Several studies show that soup eaters end up weighing less than those who don’t eat much soup, according to Penn State nutrition professor Barbara Rolls, co-author of “Volumetrics: Feel Full on Fewer Calories.”
“Incorporating soups into a weight-management plan can really help save calories,” she notes. She also likes it as a snack: “When you get the munchies, it’s much better to have some soup than to go to the candy machine.”
Soup Studies
The soup effect has been demonstrated again and again over the past 30 years:
• In a 1980s University of Pennsylvania study, 500 people in a weight-loss program noted each meal they ate for 10 weeks. Some were told to eat soup at least four times a week. The soup eaters ate fewer calories — on average, 100 less per day — and lost the most weight.
• In a Baylor University College of Medicine study, Dr. John Foreyt asked a group of overweight men and women on a low-calorie diet to eat soup every day. They liked it — and were better able to maintain their weight loss than non-soup-eaters.

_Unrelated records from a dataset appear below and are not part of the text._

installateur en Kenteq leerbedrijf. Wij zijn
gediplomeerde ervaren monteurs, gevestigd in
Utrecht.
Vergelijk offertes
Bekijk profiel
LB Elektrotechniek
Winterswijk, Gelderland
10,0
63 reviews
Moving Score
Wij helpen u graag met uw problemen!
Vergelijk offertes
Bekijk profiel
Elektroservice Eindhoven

• At Penn State, Dr. Rolls’ group gave women a 270-calorie first course before lunch. Some got chicken-rice casserole, others got the casserole plus 10 ounces of water. A third group received chicken-rice soup made from the casserole ingredients plus the water. Soup eaters took in about 100 calories fewer at the meal — and they didn’t eat more at dinner.
• In her latest studies, Rolls and colleagues found that the hunger-suppressing benefits of soup last a full two hours.
• In Paris, researchers at the Laboratory of the Neurobiology of Nutrition confirmed that water with a meal doesn’t affect how full people feel — but having the same ingredients as soup does.
Is Soup Unique? Not At All
Eat any filling, low-calorie food as an appetizer or first course, and you’ll likely make it easier to consume fewer calories at that meal. It’s a kind of preemptive eating strategy. Make substitutions you like, ones that can become part of your life.
• Eat an apple or an orange before you go to lunch.
• Order melon as a first course.
• Start with a simple salad of baby spinach leaves and grapefruit segments.
• When you go to the salad bar, fill up your plate with “big” foods like dark leafy greens and vegetables, before going back for more calorically dense choices.
Find Creative Ways to Add More Veggies
• When making pasta sauce, limit the meat and add another onion and a chopped bell pepper or two. Or stir a couple handfuls of baby spinach in at the end of cooking.
• Add diced cooked sweet potato or green peas to pilafs or noodle dishes.
• When cooking a favorite stir-fry, double the vegetable quantity and cut the meat by half.
• Add corn kernels to chili or burrito fillings.
Soup + Walking = 20 Fewer Pounds
“Small changes make a big difference,” says John Foreyt, Ph.D., director of the nutrition research clinic at Baylor University’s College of Medicine in Houston. “For many people, small changes over time are more sensible and more effective than big changes. I like the 100/100 rule,” he says. “Eat 100 calories less tomorrow, and expend an extra 100 calories in physical activity, such as 20 minutes of walking.” In the course of a year, he notes, such a change may make a difference of 20 pounds.